Snow Days

Driftwood Santa

The past few days, with our neighborhood shrouded in ice and the air temperatures legitimately cold and not just “cold for Texas,” have felt like snow days, even though we don’t have kids and work from home, and probably wouldn’t have done much outside the house this weekend, anyway.

The thing is though, a really good snow day exists outside time, as if the Universe is granting you a bubble of sparkly white magic for you to exist within for a few hours, and in those hours there are several things that must occur:

  • You must drink hot chocolate. Whipped cream, marshmallows and peppermint-stick stirrers are all options that may or may not be added, but the hot chocolate itself is crucial.
  • There must be a dog, preferably two or three, to cuddle with, play with, coax outside for an elimination break, and lure back in when he/she/they figure out that whuffling snow is super-fun, only to dry (their paws) wait, and repeat.
  • Board games are required. If you are not alone on your snow day, you must gather whomever is present and play a board game, possibly two. Lately, we’ve been playing Gloom and Hunting Party a lot, but any board game will do. Yesterday we played Ticket to Ride: Europe.
  • A good book is essential. Snow days are perfect for curling up with a good book (bonus points if you manage to do the cocoa drinking, book curling-up-with, and dog-cuddling all at once) and getting lost in someone else’s life for a while. Because I’m perverse, I often like to read “beach” books in the dead of winter, and books with a winter setting in the heat of summer. That said, last year when we had an ice storm, I re-read The Long Winter, by Laura Ingalls Wilder.
  • Bad television reigns supreme. Yes, we have 450 or so channels, including every single premium movie channel known to technogeeks everywhere (although no Hallmark Channel, because Uverse.) Yes, we also have Netflix, Amazon Prime, and Hulu Plus. But those SyFy Channel equivalent of “B” movies, the ones that typically include either John Rhys Davies or Robert Englund, bad CGI, and young actors who can’t, you know, act? Those are the perfect movies for Snow Days. (So are old musicals. The Court Jester got me through many a blizzard when I was a kid.)
  • Comfort food is key. To feed ourselves and our friends-turned-temporary-refugees during this ice storm our choices included macaroni and cheese (from scratch), chicken and sweet potato soup, homemade cinnamon bread, and black bean chili with homemade cornbread. We also had a pot of hot cider going most of the time.
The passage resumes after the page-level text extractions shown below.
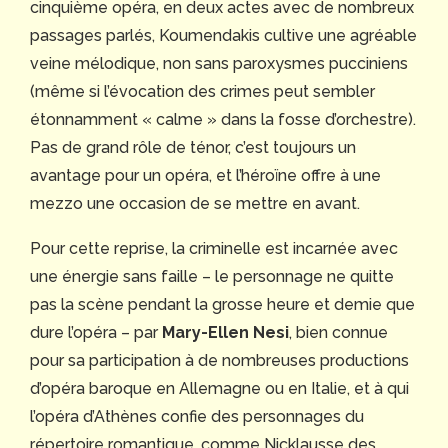
cinquième opéra, en deux actes avec de nombreux
passages parlés, Koumendakis cultive une agréable
veine mélodique, non sans paroxysmes pucciniens
(même si l’évocation des crimes peut sembler
étonnamment « calme » dans la fosse d’orchestre).
Pas de grand rôle de ténor, c’est toujours un
avantage pour un opéra, et l’héroïne offre à une
mezzo une occasion de se mettre en avant.
Pour cette reprise, la criminelle est incarnée avec
une énergie sans faille – le personnage ne quitte
pas la scène pendant la grosse heure et demie que
dure l’opéra – par
Mary-Ellen Nesi
, bien connue
pour sa participation à de nombreuses productions
d’opéra baroque en Allemagne ou en Italie, et à qui
l’opéra d’Athènes confie des personnages du
répertoire romantique, comme Nicklausse des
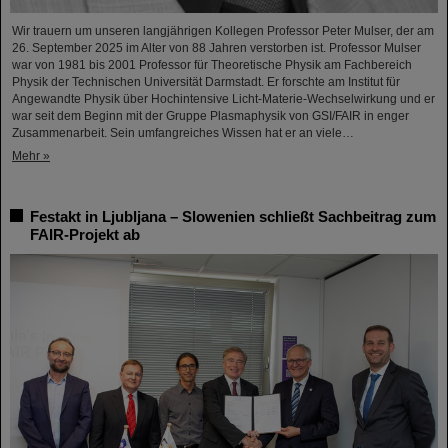
Wir trauern um unseren langjährigen Kollegen Professor Peter Mulser, der am
26. September 2025 im Alter von 88 Jahren verstorben ist. Professor Mulser
war von 1981 bis 2001 Professor für Theoretische Physik am Fachbereich
Physik der Technischen Universität Darmstadt. Er forschte am Institut für
Angewandte Physik über Hochintensive Licht-Materie-Wechselwirkung und er
war seit dem Beginn mit der Gruppe Plasmaphysik von GSI/FAIR in enger
Zusammenarbeit. Sein umfangreiches Wissen hat er an viele…
Mehr »
Festakt in Ljubljana – Slowenien schließt Sachbeitrag zum
FAIR-Projekt ab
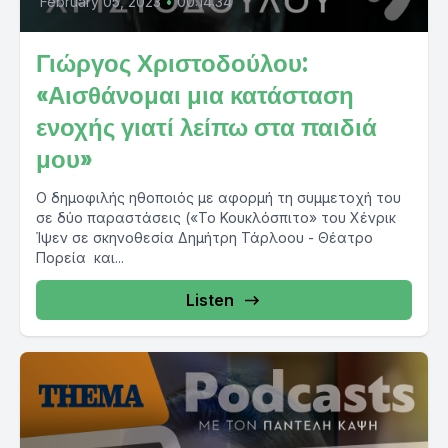
February 05, 2023
•
00:14:34
Γιώργος Χριστοδούλου:
«Αισθάνομαι μια κατάσταση
ενοχής γιατί λείπω στα παιδιά
μου»
Ο δημοφιλής ηθοποιός με αφορμή τη συμμετοχή του
σε δύο παραστάσεις («Το Κουκλόσπιτο» του Χένρικ
Ίψεν σε σκηνοθεσία Δημήτρη Τάρλοου - Θέατρο
Πορεία και...
Listen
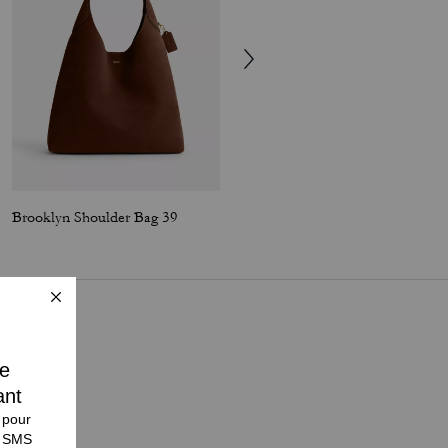
Brooklyn Shoulder Bag 39
Brooklyn Shoulder Bag 39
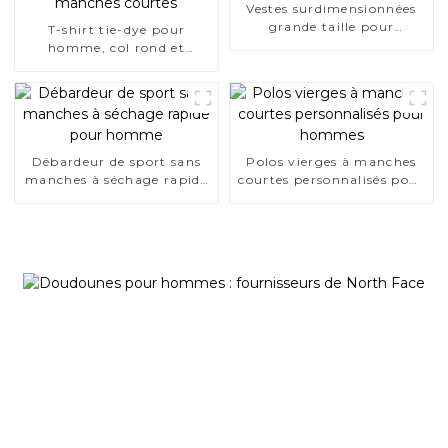
Vestes surdimensionnées
grande taille pour
T-shirt tie-dye pour
hommes
homme, col rond et
manches courtes
Débardeur de sport sans
Polos vierges à manches
manches à séchage rapide
courtes personnalisés pour
pour homme
hommes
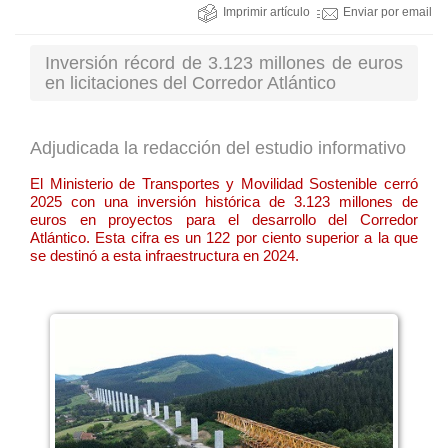
Imprimir artículo
Enviar por email
Inversión récord de 3.123 millones de euros
en licitaciones del Corredor Atlántico
Adjudicada la redacción del estudio informativo
El Ministerio de Transportes y Movilidad Sostenible cerró
2025 con una inversión histórica de 3.123 millones de
euros en proyectos para el desarrollo del Corredor
Atlántico. Esta cifra es un 122 por ciento superior a la que
se destinó a esta infraestructura en 2024.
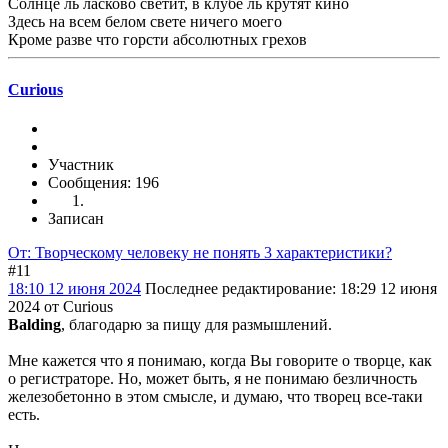
Солнце ль ласково светит, в клубе ль крутят кино
Здесь на всем белом свете ничего моего
Кроме разве что горсти абсолютных грехов
Curious
Участник
Сообщения: 196
Записан
От: Творческому человеку не понять 3 характеристики?
#11
18:10 12 июня 2024
Последнее редактирование
: 18:29 12 июня
2024 от Curious
Balding
, благодарю за пищу для размышлений.
Мне кажется что я понимаю, когда Вы говорите о творце, как
о регистраторе. Но, может быть, я не понимаю безличность
железобетонно в этом смысле, и думаю, что творец все-таки
есть.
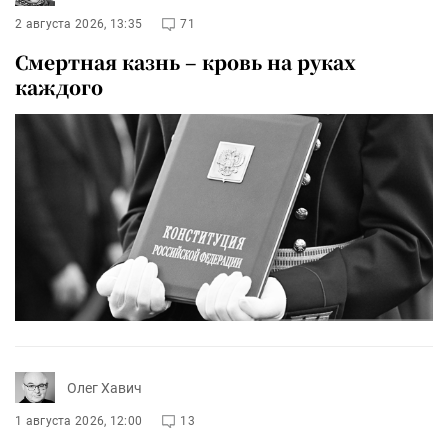
2 августа 2026, 13:35
71
Смертная казнь – кровь на руках
каждого
Олег Хавич
1 августа 2026, 12:00
13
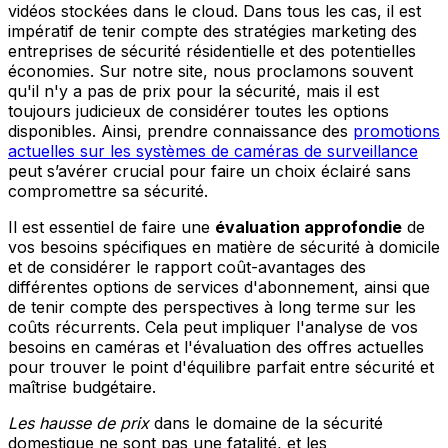
vidéos stockées dans le cloud. Dans tous les cas, il est
impératif de tenir compte des stratégies marketing des
entreprises de sécurité résidentielle et des potentielles
économies. Sur notre site, nous proclamons souvent
qu'il n'y a pas de prix pour la sécurité, mais il est
toujours judicieux de considérer toutes les options
disponibles. Ainsi, prendre connaissance des
promotions
actuelles sur les systèmes de caméras de surveillance
peut s’avérer crucial pour faire un choix éclairé sans
compromettre sa sécurité.
Il est essentiel de faire une
évaluation approfondie
de
vos besoins spécifiques en matière de sécurité à domicile
et de considérer le rapport coût-avantages des
différentes options de services d'abonnement, ainsi que
de tenir compte des perspectives à long terme sur les
coûts récurrents. Cela peut impliquer l'analyse de vos
besoins en caméras et l'évaluation des offres actuelles
pour trouver le point d'équilibre parfait entre sécurité et
maîtrise budgétaire.
Les hausse de prix
dans le domaine de la sécurité
domestique ne sont pas une fatalité, et les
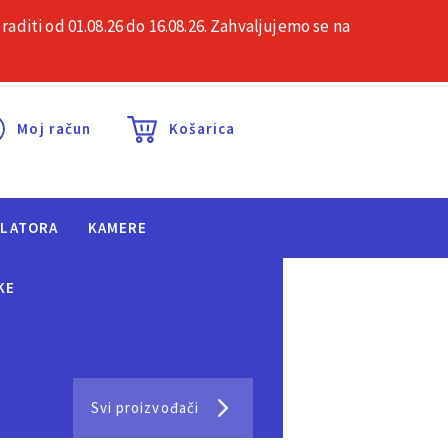
iti od 01.08.26 do 16.08.26. Zahvaljujemo se na
esta pitanja
Kontakt
Moj račun
Košarica
ULATORA
KAMERE
KE
Svi proizvođači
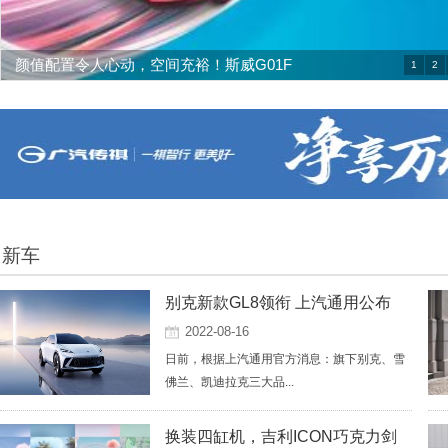
颜值配置令人心动，空间充裕！斯威G01F
1
2
新车
别克新款GL8领衔 上汽通用公布
2022-08-16
日前，根据上汽通用官方消息：旗下别克、雪
佛兰、凯迪拉克三大品...
换装四缸机，吉利ICON巧克力剑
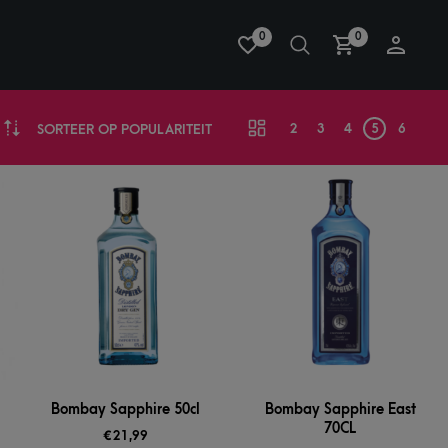
0
0
2
3
4
5
6
SORTEER OP POPULARITEIT
Bombay Sapphire 50cl
Bombay Sapphire East
70CL
€
21,99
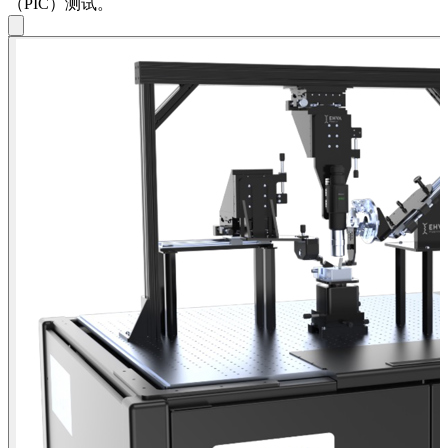
系
（PIC）测试。
注
登
册
录
公
司
招
聘
启
事
合
作
伙
伴
供
应
商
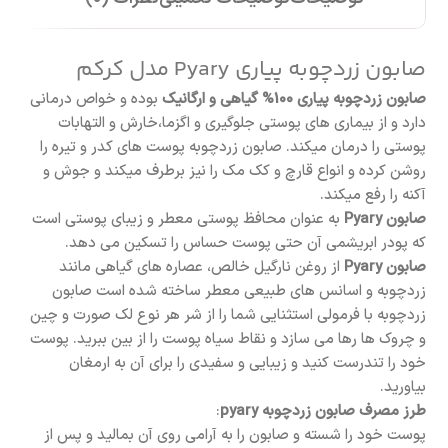
صابون زردچوبه پیاری Pyary مدل کرکم
صابون زردچوبه پیاری 100% گیاهی و ارگانیک
بوده و خواص درمانی
دارد و از بیماری های پوستی جلوگیری و اگزما،خارش و التهابات
پوستی را درمان میکند. صابون زردچوبه پوست های کدر و تیره را
روشن کرده و انواع قارچ و کک مک را نیز برطرف میکند و جوش و
آکنه را رفع میکند.
صابون Pyary
به عنوان محافظ پوستی معطر و زیبای پوستی است
که پودر ابریشمی آن حتی پوست حساس را تسکین می دهد.
صابون Pyary
از روغن نارگیل خالص، عصاره های گیاهی مانند
زردچوبه و اسانس های طبیعی معطر ساخته شده است صابون
زردچوبه با فرمولی استثنایی شما را از شر هر نوع لک صورت و چین
و چروک ها رها می سازد و نقاط سیاه پوست را از بین ببرید. پوست
خود را تندرست کنید و زیبایی و سفیدی را برای آن به ارمغان
بیاورید.
طرز مصرف صابون زردچوبه pyary
: ‌
پوست خود را شسته و صابون را به آرامی روی آن بمالید و پس از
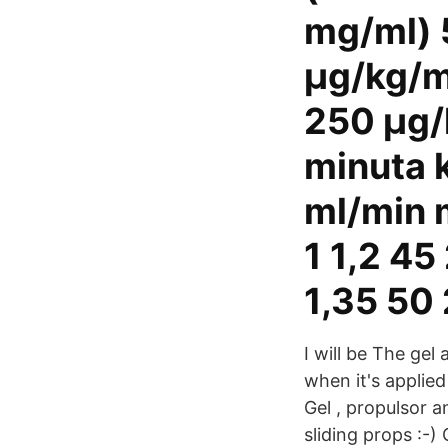
mg/ml) 
μg/kg/m
250 μg/
minuta 
ml/min m
1 1,2 45
1,35 50 
I will be The gel 
when it's applied
Gel , propulsor a
sliding props :-)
As an adult, having a snow day you get to actually enjoy is a rare thing. I don’t miss wading through chest-high snow to get to school, only to find a sign saying, “Buses can’t get through, no school today,” as happened once or twice when we lived in Georgetown (school was only a block and a half away), but I do miss the freedom that came once I’d waded back home, greeted my mother, and stripped off my coat and boots.

Often, she’d put me to work in her store, putting price tags on things, or tidying things, but just as often, she’d make me a mug of cocoa and send me upstairs to my room with a book or two, and I would spend the day with my poodle mix warming my toes.

As I write this, the ice that melted off our roof is re-freezing, and I am sitting on the bed with two of the four dogs who currently live in this house. (The other two are in their crates for the night.) Tomorrow will be chilly, but regularly scheduled work will resume.

We’ve had our weekend of snow days, and it’s been lovely.

Even better? Unlike school children, we don’t have to make them up at the end of the year.

Today’s Santa: Another Cracker Barrel purchase, I bought him three years ago because he reminds me of something that might have been carved from drift wood.